▸ **Records shown**:
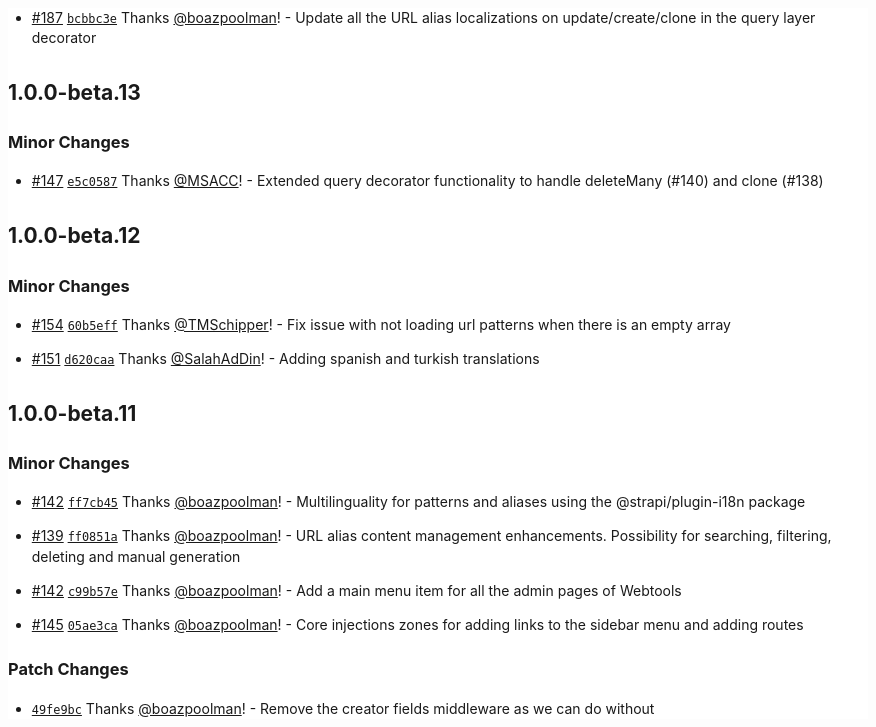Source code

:- [#187](https://github.com/pluginpal/strapi-webtools/pull/187) [`bcbbc3e`](https://github.com/pluginpal/strapi-webtools/commit/bcbbc3e68ac3ee270172656f5c427c7ffe4a34ba) Thanks [@boazpoolman](https://github.com/boazpoolman)! - Update all the URL alias localizations on update/create/clone in the query layer decorator

## 1.0.0-beta.13

### Minor Changes

- [#147](https://github.com/pluginpal/strapi-webtools/pull/147) [`e5c0587`](https://github.com/pluginpal/strapi-webtools/commit/e5c058758087c9d878ab7f40466672b340731e99) Thanks [@MSACC](https://github.com/MSACC)! - Extended query decorator functionality to handle deleteMany (#140) and clone (#138)

## 1.0.0-beta.12

### Minor Changes

- [#154](https://github.com/pluginpal/strapi-webtools/pull/154) [`60b5eff`](https://github.com/pluginpal/strapi-webtools/commit/60b5eff18795afd173a57380a87767fc29d06b3d) Thanks [@TMSchipper](https://github.com/TMSchipper)! - Fix issue with not loading url patterns when there is an empty array

- [#151](https://github.com/pluginpal/strapi-webtools/pull/151) [`d620caa`](https://github.com/pluginpal/strapi-webtools/commit/d620caa4d42b409e87fd604d88e99d23ac6e985a) Thanks [@SalahAdDin](https://github.com/SalahAdDin)! - Adding spanish and turkish translations

## 1.0.0-beta.11

### Minor Changes

- [#142](https://github.com/pluginpal/strapi-webtools/pull/142) [`ff7cb45`](https://github.com/pluginpal/strapi-webtools/commit/ff7cb457cd292f6b1ff938adf655c678e1cb446d) Thanks [@boazpoolman](https://github.com/boazpoolman)! - Multilinguality for patterns and aliases using the @strapi/plugin-i18n package

- [#139](https://github.com/pluginpal/strapi-webtools/pull/139) [`ff0851a`](https://github.com/pluginpal/strapi-webtools/commit/ff0851a7a335ff8c0d79428f7b209c5675546bea) Thanks [@boazpoolman](https://github.com/boazpoolman)! - URL alias content management enhancements. Possibility for searching, filtering, deleting and manual generation

- [#142](https://github.com/pluginpal/strapi-webtools/pull/142) [`c99b57e`](https://github.com/pluginpal/strapi-webtools/commit/c99b57eee5910e9a49534980f678cdc4c0b14471) Thanks [@boazpoolman](https://github.com/boazpoolman)! - Add a main menu item for all the admin pages of Webtools

- [#145](https://github.com/pluginpal/strapi-webtools/pull/145) [`05ae3ca`](https://github.com/pluginpal/strapi-webtools/commit/05ae3ca82ac1f2eb7c825852b0d24408daf1b501) Thanks [@boazpoolman](https://github.com/boazpoolman)! - Core injections zones for adding links to the sidebar menu and adding routes

### Patch Changes

- [`49fe9bc`](https://github.com/pluginpal/strapi-webtools/commit/49fe9bc05fc2799735e92a76dd8639982aa04680) Thanks [@boazpoolman](https://github.com/boazpoolman)! - Remove the creator fields middleware as we can do without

▸ **Exercise prompt**: Copy the records above character for character, leaving out any pictures.

▸ **Reply**:
Source code

:- [#187](https://github.com/pluginpal/strapi-webtools/pull/187) [`bcbbc3e`](https://github.com/pluginpal/strapi-webtools/commit/bcbbc3e68ac3ee270172656f5c427c7ffe4a34ba) Thanks [@boazpoolman](https://github.com/boazpoolman)! - Update all the URL alias localizations on update/create/clone in the query layer decorator

## 1.0.0-beta.13

### Minor Changes

- [#147](https://github.com/pluginpal/strapi-webtools/pull/147) [`e5c0587`](https://github.com/pluginpal/strapi-webtools/commit/e5c058758087c9d878ab7f40466672b340731e99) Thanks [@MSACC](https://github.com/MSACC)! - Extended query decorator functionality to handle deleteMany (#140) and clone (#138)

## 1.0.0-beta.12

### Minor Changes

- [#154](https://github.com/pluginpal/strapi-webtools/pull/154) [`60b5eff`](https://github.com/pluginpal/strapi-webtools/commit/60b5eff18795afd173a57380a87767fc29d06b3d) Thanks [@TMSchipper](https://github.com/TMSchipper)! - Fix issue with not loading url patterns when there is an empty array

- [#151](https://github.com/pluginpal/strapi-webtools/pull/151) [`d620caa`](https://github.com/pluginpal/strapi-webtools/commit/d620caa4d42b409e87fd604d88e99d23ac6e985a) Thanks [@SalahAdDin](https://github.com/SalahAdDin)! - Adding spanish and turkish translations

## 1.0.0-beta.11

### Minor Changes

- [#142](https://github.com/pluginpal/strapi-webtools/pull/142) [`ff7cb45`](https://github.com/pluginpal/strapi-webtools/commit/ff7cb457cd292f6b1ff938adf655c678e1cb446d) Thanks [@boazpoolman](https://github.com/boazpoolman)! - Multilinguality for patterns and aliases using the @strapi/plugin-i18n package

- [#139](https://github.com/pluginpal/strapi-webtools/pull/139) [`ff0851a`](https://github.com/pluginpal/strapi-webtools/commit/ff0851a7a335ff8c0d79428f7b209c5675546bea) Thanks [@boazpoolman](https://github.com/boazpoolman)! - URL alias content management enhancements. Possibility for searching, filtering, deleting and manual generation

- [#142](https://github.com/pluginpal/strapi-webtools/pull/142) [`c99b57e`](https://github.com/pluginpal/strapi-webtools/commit/c99b57eee5910e9a49534980f678cdc4c0b14471) Thanks [@boazpoolman](https://github.com/boazpoolman)! - Add a main menu item for all the admin pages of Webtools

- [#145](https://github.com/pluginpal/strapi-webtools/pull/145) [`05ae3ca`](https://github.com/pluginpal/strapi-webtools/commit/05ae3ca82ac1f2eb7c825852b0d24408daf1b501) Thanks [@boazpoolman](https://github.com/boazpoolman)! - Core injections zones for adding links to the sidebar menu and adding routes

### Patch Changes

- [`49fe9bc`](https://github.com/pluginpal/strapi-webtools/commit/49fe9bc05fc2799735e92a76dd8639982aa04680) Thanks [@boazpoolman](https://github.com/boazpoolman)! - Remove the creator fields middleware as we can do without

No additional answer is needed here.